Friday, December 12, 2008

A Moral Hazard Monster

People, please believe me when I say I feel bad for the employees of the Big 3. I have been a factory worker and a union member and I am not anti union. In my view the problems with the Big 3 are not mainly or even substantially due to the UAW.

Instead, I ascribe them to horrifically bad management and the history of government meddling / subsidy / intervention that apparently created a moral hazard monster.

It's probably good to remember that the vaunted $73 /hr labor cost of the Big three does not measure the wages and benefits of current workers.

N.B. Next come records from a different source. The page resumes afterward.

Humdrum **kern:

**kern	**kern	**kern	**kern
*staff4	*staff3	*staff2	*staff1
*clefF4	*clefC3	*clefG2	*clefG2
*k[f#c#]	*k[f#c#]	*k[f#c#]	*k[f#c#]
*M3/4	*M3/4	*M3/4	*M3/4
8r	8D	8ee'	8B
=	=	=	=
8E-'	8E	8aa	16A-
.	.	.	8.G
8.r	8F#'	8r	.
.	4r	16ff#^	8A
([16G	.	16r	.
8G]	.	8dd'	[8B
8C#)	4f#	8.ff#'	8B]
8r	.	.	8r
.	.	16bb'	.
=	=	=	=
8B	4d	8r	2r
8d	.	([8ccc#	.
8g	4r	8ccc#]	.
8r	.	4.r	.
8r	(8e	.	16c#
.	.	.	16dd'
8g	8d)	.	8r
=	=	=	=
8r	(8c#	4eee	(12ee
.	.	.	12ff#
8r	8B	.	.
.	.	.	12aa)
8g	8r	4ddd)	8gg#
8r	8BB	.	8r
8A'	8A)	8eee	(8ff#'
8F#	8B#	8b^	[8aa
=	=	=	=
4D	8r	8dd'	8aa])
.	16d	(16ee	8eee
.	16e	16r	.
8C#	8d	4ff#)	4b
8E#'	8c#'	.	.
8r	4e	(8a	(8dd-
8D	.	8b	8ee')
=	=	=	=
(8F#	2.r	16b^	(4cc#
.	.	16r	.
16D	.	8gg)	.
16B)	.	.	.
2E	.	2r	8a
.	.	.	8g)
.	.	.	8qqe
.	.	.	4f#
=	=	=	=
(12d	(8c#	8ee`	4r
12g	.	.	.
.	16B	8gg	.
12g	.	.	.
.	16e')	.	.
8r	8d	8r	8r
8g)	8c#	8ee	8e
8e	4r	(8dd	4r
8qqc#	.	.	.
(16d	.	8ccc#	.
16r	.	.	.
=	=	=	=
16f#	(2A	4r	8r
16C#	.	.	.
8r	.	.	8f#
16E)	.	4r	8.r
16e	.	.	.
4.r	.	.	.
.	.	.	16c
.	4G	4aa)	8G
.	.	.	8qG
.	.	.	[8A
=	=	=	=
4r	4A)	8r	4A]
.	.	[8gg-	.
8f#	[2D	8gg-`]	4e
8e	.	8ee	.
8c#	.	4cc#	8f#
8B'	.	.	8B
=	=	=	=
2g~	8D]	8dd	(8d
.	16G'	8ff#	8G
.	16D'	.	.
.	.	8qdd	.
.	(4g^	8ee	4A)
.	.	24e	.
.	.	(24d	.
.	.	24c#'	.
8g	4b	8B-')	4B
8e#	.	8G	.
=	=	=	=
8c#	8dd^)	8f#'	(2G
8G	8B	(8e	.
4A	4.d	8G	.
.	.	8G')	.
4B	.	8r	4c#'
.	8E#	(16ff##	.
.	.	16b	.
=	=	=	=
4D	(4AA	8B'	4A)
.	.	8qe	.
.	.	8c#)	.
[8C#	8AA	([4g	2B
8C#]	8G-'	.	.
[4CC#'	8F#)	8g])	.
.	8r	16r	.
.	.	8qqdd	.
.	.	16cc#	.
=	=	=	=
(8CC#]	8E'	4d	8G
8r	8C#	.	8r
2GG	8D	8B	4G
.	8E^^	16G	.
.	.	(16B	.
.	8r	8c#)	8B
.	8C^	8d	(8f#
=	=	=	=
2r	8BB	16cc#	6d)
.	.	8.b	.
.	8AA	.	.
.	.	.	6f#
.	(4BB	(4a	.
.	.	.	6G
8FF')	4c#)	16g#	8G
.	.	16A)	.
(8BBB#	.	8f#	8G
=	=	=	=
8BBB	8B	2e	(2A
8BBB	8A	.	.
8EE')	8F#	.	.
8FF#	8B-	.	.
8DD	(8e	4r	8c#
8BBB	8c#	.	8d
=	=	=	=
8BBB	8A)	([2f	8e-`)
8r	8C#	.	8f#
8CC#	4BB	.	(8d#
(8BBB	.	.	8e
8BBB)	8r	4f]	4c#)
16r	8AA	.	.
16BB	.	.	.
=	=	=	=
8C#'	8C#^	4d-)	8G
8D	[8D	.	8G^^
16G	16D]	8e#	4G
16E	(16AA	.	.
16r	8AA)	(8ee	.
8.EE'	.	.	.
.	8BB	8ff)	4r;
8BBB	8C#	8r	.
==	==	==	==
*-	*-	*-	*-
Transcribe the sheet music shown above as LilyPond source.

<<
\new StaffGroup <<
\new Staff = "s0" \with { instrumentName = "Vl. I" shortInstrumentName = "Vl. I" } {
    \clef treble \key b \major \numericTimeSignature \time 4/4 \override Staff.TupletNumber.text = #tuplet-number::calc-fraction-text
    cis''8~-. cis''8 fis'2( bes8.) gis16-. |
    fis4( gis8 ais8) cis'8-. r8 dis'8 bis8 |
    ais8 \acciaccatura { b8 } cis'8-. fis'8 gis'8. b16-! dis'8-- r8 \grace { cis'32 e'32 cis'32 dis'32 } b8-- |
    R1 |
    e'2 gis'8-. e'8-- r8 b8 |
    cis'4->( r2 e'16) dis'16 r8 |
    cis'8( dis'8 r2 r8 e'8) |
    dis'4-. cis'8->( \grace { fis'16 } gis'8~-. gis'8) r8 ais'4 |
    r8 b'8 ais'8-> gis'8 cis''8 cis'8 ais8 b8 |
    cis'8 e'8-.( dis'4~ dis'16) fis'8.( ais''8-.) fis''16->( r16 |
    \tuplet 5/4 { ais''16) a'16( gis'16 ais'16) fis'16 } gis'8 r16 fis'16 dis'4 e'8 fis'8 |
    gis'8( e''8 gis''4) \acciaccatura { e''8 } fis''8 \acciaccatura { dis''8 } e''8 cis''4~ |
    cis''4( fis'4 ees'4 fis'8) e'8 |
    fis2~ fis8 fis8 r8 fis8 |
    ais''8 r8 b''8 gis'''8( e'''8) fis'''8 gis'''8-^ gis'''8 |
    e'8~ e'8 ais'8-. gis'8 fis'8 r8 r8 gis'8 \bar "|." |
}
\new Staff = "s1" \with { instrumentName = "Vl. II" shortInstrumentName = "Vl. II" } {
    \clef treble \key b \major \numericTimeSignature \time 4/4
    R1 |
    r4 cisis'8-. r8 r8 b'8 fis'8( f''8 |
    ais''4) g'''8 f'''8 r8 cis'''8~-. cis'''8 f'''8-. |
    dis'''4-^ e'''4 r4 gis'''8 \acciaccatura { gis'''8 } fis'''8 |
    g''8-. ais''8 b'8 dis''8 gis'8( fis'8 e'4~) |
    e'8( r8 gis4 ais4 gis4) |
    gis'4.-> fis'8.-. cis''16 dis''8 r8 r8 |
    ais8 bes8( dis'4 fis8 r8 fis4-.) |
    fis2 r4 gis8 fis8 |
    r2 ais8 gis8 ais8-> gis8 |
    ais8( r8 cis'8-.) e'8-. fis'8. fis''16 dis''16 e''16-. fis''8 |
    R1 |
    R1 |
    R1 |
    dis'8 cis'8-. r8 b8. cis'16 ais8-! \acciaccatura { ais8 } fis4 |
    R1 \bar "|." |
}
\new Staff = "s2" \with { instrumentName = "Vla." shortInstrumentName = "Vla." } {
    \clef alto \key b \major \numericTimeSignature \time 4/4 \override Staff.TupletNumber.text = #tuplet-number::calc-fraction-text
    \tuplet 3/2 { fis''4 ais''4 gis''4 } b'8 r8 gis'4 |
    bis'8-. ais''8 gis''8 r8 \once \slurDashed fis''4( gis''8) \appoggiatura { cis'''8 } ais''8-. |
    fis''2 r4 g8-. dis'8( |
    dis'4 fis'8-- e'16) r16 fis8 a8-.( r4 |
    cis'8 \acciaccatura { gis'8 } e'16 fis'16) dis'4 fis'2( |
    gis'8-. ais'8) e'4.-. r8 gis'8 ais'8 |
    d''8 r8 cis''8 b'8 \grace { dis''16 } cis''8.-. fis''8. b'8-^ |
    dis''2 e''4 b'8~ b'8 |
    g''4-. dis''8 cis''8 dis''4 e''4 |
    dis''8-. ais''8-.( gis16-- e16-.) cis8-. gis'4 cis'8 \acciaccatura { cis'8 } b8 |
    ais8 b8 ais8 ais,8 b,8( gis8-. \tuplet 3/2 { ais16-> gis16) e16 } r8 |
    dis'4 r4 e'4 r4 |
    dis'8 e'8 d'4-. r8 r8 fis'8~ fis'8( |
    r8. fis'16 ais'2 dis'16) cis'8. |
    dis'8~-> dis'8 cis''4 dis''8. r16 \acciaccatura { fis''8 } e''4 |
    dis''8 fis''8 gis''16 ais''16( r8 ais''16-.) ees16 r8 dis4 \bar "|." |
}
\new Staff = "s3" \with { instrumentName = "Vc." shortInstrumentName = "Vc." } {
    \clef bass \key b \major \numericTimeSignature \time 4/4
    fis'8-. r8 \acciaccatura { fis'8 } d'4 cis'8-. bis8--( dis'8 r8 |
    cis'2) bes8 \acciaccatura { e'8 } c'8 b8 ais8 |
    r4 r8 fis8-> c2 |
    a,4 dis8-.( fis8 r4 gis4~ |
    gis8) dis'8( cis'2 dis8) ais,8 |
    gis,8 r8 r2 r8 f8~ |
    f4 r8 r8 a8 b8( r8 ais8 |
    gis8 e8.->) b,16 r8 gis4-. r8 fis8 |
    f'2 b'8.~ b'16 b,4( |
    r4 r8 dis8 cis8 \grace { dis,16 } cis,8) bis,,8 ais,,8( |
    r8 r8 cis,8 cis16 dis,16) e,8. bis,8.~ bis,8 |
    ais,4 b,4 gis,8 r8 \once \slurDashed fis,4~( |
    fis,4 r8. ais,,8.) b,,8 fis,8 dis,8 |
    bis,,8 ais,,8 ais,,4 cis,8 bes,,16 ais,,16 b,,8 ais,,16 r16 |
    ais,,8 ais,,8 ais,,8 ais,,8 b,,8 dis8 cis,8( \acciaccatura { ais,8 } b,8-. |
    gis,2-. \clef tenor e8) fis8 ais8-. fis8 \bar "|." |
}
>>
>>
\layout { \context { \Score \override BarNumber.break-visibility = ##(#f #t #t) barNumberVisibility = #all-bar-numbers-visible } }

However, I do not favor this bailout and I am happy it failed. I can also find ironic humor in statements like those made by the mayor of Lansing MI, Virgil Bernero:

"Due to this colossal failure by the U.S. Senate, now it's up to the president and the Treasury secretary.."

"Working Americans will appreciate the president stepping in — and pull us back from the precipice, pull us back from the economic cliff."

People, the big 3 auto industry and its political henchmen never believed the government would actually let them fail. That's moral hazard and that to me is a big part of the story of why these firms were run so incredibly and horribly into the ground.

They are not in this position because of the crisis so much as they are here because of 20+ years of bad behavior. For some simple evidence supporting this claim see this post. That is the real colossal failure and it was aided and abetted by the government but not in the way that mayor Bernero thinks.

All this said, I think there is a decent chance that the Bush administration WILL do something to bail out GM and Chrysler thus moving itself even further up (down??) the list of worst presidencies ever.


MaxSpeak said...

Innocent question: how can you be not anti-union plus libertarian?


P.S. I luv this site, though I disagree with everything in it.

Angus said...

Hi Max: a union is (in theory at least) a private organization. If the workers want to get together and try to raise their pay, why not?

The other possibility is that I am not actually a libertarian.

Anonymous said...

IMO the threat of a strike and the strike itself, including the practical albeit illegal option of preventing others from working in the interim, is the chief asset for a union. I would have thought this is anathema to a libertarian, though please pardon me if I have mistaken your views. -- Max

Angus said...

I am not in favor illegal union activities, but I am not intrinsically anti-union. I don't see anything anti-libertarian about a legal strike.

In my posts, I have just been saying that I don't think the UAW is the Big 3's main problem.